PCTLearn requires as input a plain text file, which can consist of basic Latin characters a-z and A-Z (case sensitive) and Arabic numerical 0-9. The number of different characters in the input file determines the alphabet size for PCT optimization. The application has one mandatory and various optional arguments. A shorter list of arguments can be provided, in which case all missing arguments are considered to assume default values. Run with

java -jar PCTLearn.jar inputFile maximalDepth scoringFunction memoization pruning fineBound memoLimit lookaheadDepth

where the arguments have the following semantics:

name type default comment

inputFile String -- The location of a text file containing the input data.
maximalDepth Integer 2 The maximal depth of the learned PCT.
scoringFunction String BIC The used scoring function.

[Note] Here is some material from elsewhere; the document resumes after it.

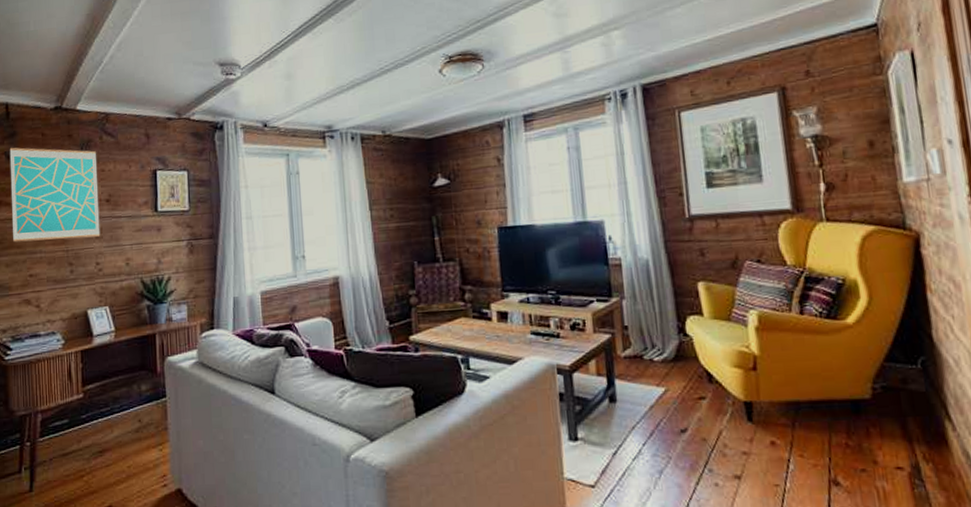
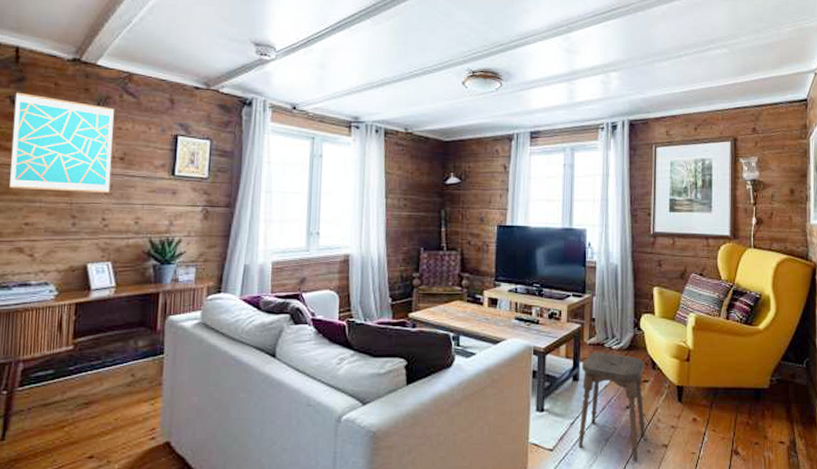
stool: none [618,365,709,498] -> present [578,352,645,462]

Permitted values are "BIC" and "AIC".
memoization Boolean TRUE Enabling memoization.
pruning Boolean TRUE Enabling pruning.
fineBound Boolean TRUE Use fine upper bound instead of coarse. Is ignored if pruning is set to FALSE.
memoLimit Integer 1 Memoization limit that stops storing subtrees width given distance from the leaves. Is ignored if memoization is set to FALSE.
lookaheadDepth Integer 1 The used lookahead depth. Is ignored if pruning is set to FALSE.

The tool writes some statistics about the optimization, such optimal score, number of visited node, and required running time to stdout.

It addition it creates (i) a graphViz file of the learned PCT structure and (ii) a file with conditional probability parameters (MLE) for each leaf.